Friday, August 27, 2010

Things that annoy me

Sorry it's been a few days, peeps. Got caught up in the craziness of professional and social life. Today I will list and analyze things that people do that drive me up the wall. Bonkers. Make me want to grit my teeth and throw a temper tantrum like a baby. (I still do that sometimes).

1) People who talk to you in the bathroom. This is NOT okay. Hello, I'm doing my bizness uin here, I dont need to be chatting about the weather, or my shoes, or whatever. I don't really want to breathe more than I have to while I'm on the porcelain throne, so leave me in peace, please. Next time someone starts to speak to me through the stall, I'm going to say "hold on, courtesy flush for your sake!" and see if that doesn't shut them up.

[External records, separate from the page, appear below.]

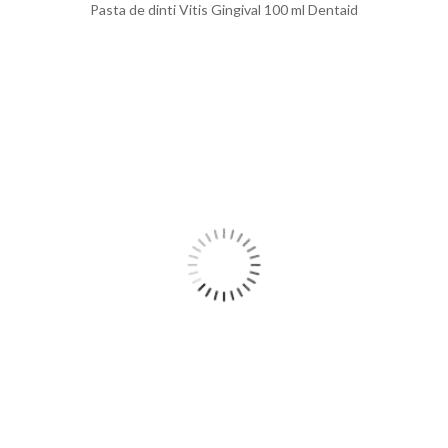
Pasta de dinti Vitis Gingival 100 ml Dentaid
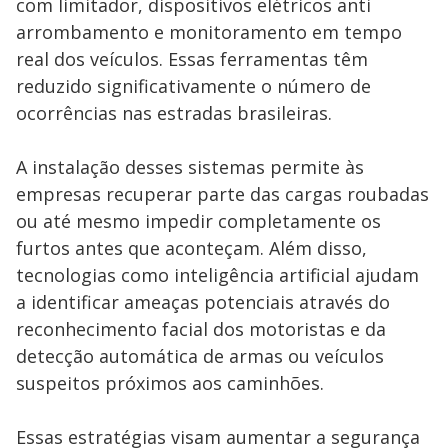
com limitador, dispositivos elétricos anti
arrombamento e monitoramento em tempo
real dos veículos. Essas ferramentas têm
reduzido significativamente o número de
ocorrências nas estradas brasileiras.
A instalação desses sistemas permite às
empresas recuperar parte das cargas roubadas
ou até mesmo impedir completamente os
furtos antes que aconteçam. Além disso,
tecnologias como inteligência artificial ajudam
a identificar ameaças potenciais através do
reconhecimento facial dos motoristas e da
detecção automática de armas ou veículos
suspeitos próximos aos caminhões.
Essas estratégias visam aumentar a segurança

2) People who have B.O. Now, I know I can't judge them very much because my mom called me "B.O. Plenty" in high school. Since my other nicknames were "Anus" and "Beast"--I really didn't complain too much. Why couldn't I just be Ash, or something that wasn't degrading? How do you think I felt when I was walking down the halls of Junior High with people trailing after me and calling me "Anus" or "Anie"???? I cringe, more so than when my fake boob insert fell out in class.

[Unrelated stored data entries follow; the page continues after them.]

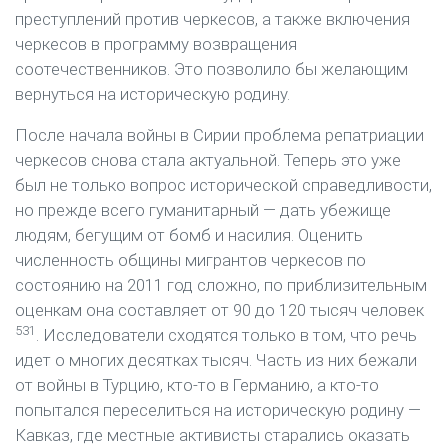
преступлений против черкесов, а также включения
черкесов в программу возвращения
соотечественников. Это позволило бы желающим
вернуться на историческую родину.
После начала войны в Сирии проблема репатриации
черкесов снова стала актуальной. Теперь это уже
был не только вопрос исторической справедливости,
но прежде всего гуманитарный — дать убежище
людям, бегущим от бомб и насилия. Оценить
численность общины мигрантов черкесов по
состоянию на 2011 год сложно, по приблизительным
оценкам она составляет от 90 до 120 тысяч человек
531
. Исследователи сходятся только в том, что речь
идет о многих десятках тысяч. Часть из них бежали
от войны в Турцию, кто-то в Германию, а кто-то
попытался переселиться на историческую родину —
Кавказ, где местные активисты старались оказать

3) Annoying salespeople at clothing stores. This is just horrific. Ever had someone follow you around and repeatedly ask if you need help? I said no the first time, that's not going to change. I said no again, so don't show me an ugly sweater. Finally, you ask me again your asking for a shiner or a swift kick in the ass.

4) Slow people, in any way shape or form. There is NOTHING worse than walking behind someone in a narrow hall and they are just be-boppin around at a negative mile per hour pace. You can't scoot around them, and no amount of huffing and puffing makes them even care to hustle. Slow drivers--I hate you, I wish I could turn my windshield wiper fluid so it would spray in front and on your back windshield, I want you to suffer in the bathroom next to someone who talks on their cell phone or worse, to you while you are doing your bizness.

5) People who chew with their mouths open. I don't want to see your shrimp and grits, tube steak (also known as a hot dog, but I hate hot dogs, don't even get me started on Cheesy Jumbo weeners) or even your McDonald's Big Mac all chewed up and swimming around in your gullet. My grandfather (love him to death) thinks that it is a fabulous idea to TALK with his mouth full of food, and I almost vom every time. Most of the time it's just baby barfs, though (can we bring back that term?)

6) Talking on the phone. If you are my friend, or know me at all, you know I hate talking on the phone. I mean, it's terrible. Email me, text me, skype me or write a message in the sky. I don't. want. to. talk. on. the. phone. And don't leave me a long voicemail, I won't listen to it unless you are drunk and it's funny.

7) Finally, the best for last. The words "nest" and "seed." Dont say them in my presence, please. Maybe you can call them watermelon "teardrops" or flower "babies." Not seeds, please. I dont even like typing that word out. Nest is just nasty.